В очередной раз униженный Вован, то и дело попадая в дорожные пробки и заторы, медленно продвигался в сторону гостиницы «Интурист» и фантазировал о том, как отомстить Пантову за все оскорбления, которые в последние дни совсем незаслуженно сыпались в его адрес. Конечно, он бы мог сообщить куда следует о заведении госпожи Петяевой, попечителем которого является Пантов. Но он лишь ухмыльнулся своей дикой идее, прекрасно зная о том, что с помощью своего друга полковника Махини, Пантов выйдет из воды сухим, а вот ему, Вовке Неаронову, даже крест на могилке не поставят. Ведь не заложит же сама Виолетта Павловна своего партнера по теневому бизнесу, а значит все подозрения лягут на него. Нет, этот метод мести не годился.
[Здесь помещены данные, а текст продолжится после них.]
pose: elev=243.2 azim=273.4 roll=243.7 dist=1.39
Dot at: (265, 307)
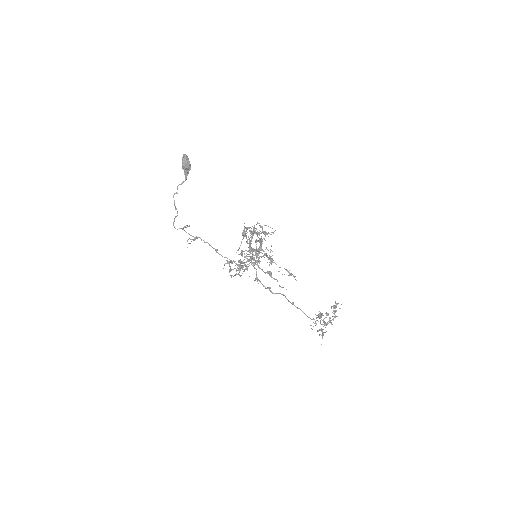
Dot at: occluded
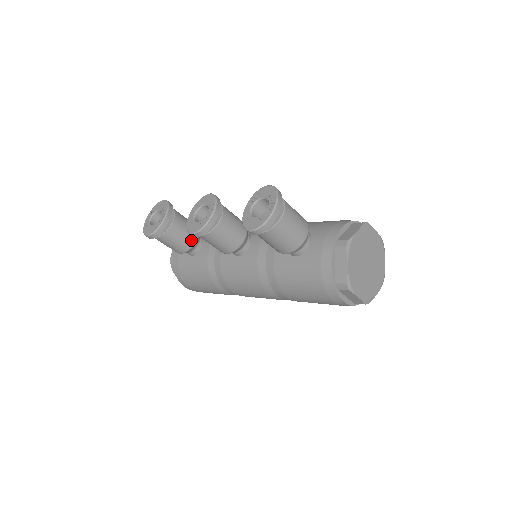
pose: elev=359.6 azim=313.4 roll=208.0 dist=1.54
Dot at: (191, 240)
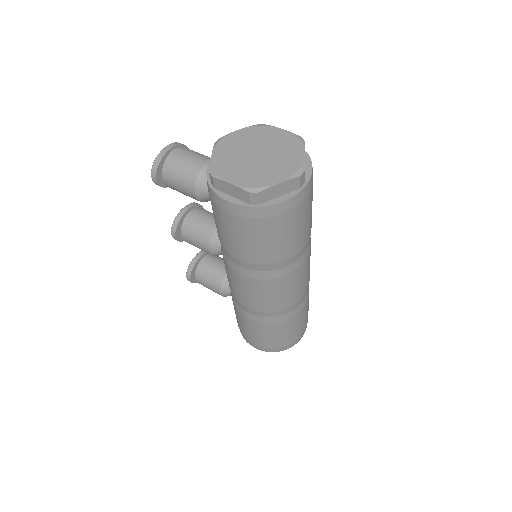
Dot at: (222, 273)
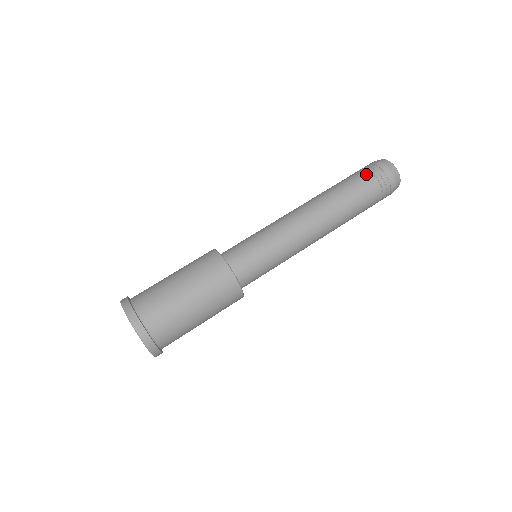
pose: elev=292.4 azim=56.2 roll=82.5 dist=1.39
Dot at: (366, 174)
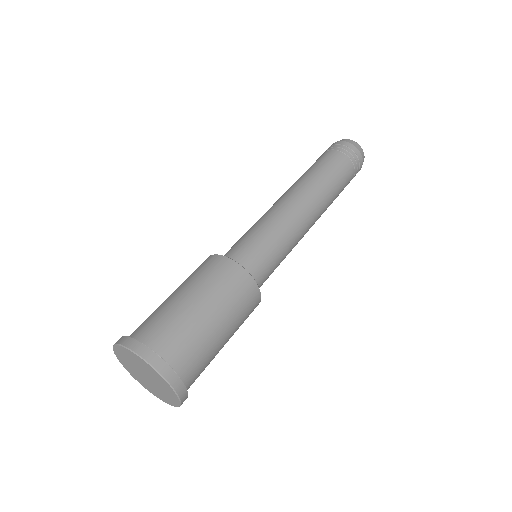
Dot at: (339, 154)
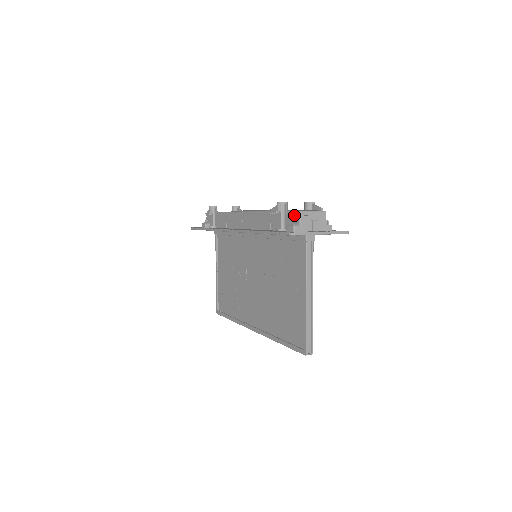
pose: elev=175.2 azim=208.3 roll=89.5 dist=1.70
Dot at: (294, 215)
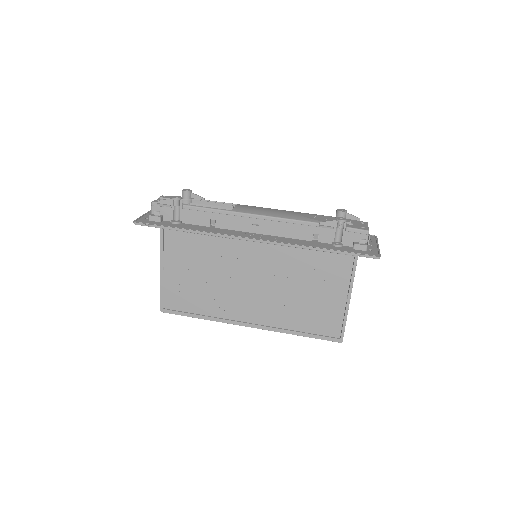
Dot at: (360, 233)
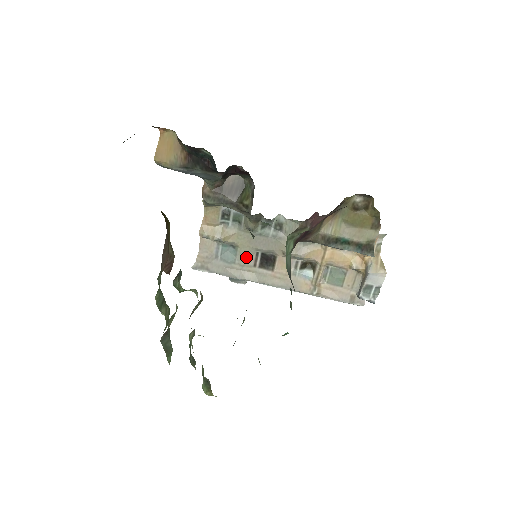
А вот если накапать дочери спикера на связь депутата-предпринимателя с проституткой? Мало ли, кто из недоброжелателей Пантова мог видеть Кляксу в обществе жениха Эдиты? Об этом стоило подумать…
Вован поднялся на лифте на седьмой этаж, нашел дверь под номером 777 и негромко постучал. Никто не отвечал. Да и Неаронов нисколько не сомневался в том, что пока он торчал в автомобильных пробках, Алистратов, уже давно сидит в кабинете Пантова. Для очистки совести Вован со всей силы трижды стукнул кулаком в дверь, и она неожиданно открылась.
В холле над диваном горела хрустальная бра. На кресле лежал махровый халатик и чье-то нижнее белье. Только теперь Вован услышал шум душа. Он перешагнул порог и сделал два шага вперед, замерев перед дверью ванной комнаты: неужели Алистратов игнорировал приказ Пантова, спокойно принимал душ и не собирался никуда выезжать?
Он два раза стукнул в дверь и громко спросил:
— И как скоро у вас закончиться банный день?
— Входи, входи, — послышался женский голос, — Я уже почти заканчиваю.
Вован толкнул дверь ладонью и увидел нагую девушку. Лицо у неё было в мыле, от попадания которого она старательно зажмуривала глаза. Струи воды разбросали по спине и по упругой стоячей груди длинные каштановые волосы. Фигурка, напоминающая контуры изящной скрипки Страдивари, длинные прямые ножки и…
Вован почувствовал, как неожиданно у него задрожала нижняя челюсть и напряглись мускулы. Жадно глядя на отточенное тело неяды, он шагнул вперед, и, не понимая, что делает, поднял девушку на руки.
— Ну что ты делаешь, Ромка! Я же вся мокрая, как курица, — не открывая глаз засмеялась она. — Сейчас же отпусти, бесстыжий!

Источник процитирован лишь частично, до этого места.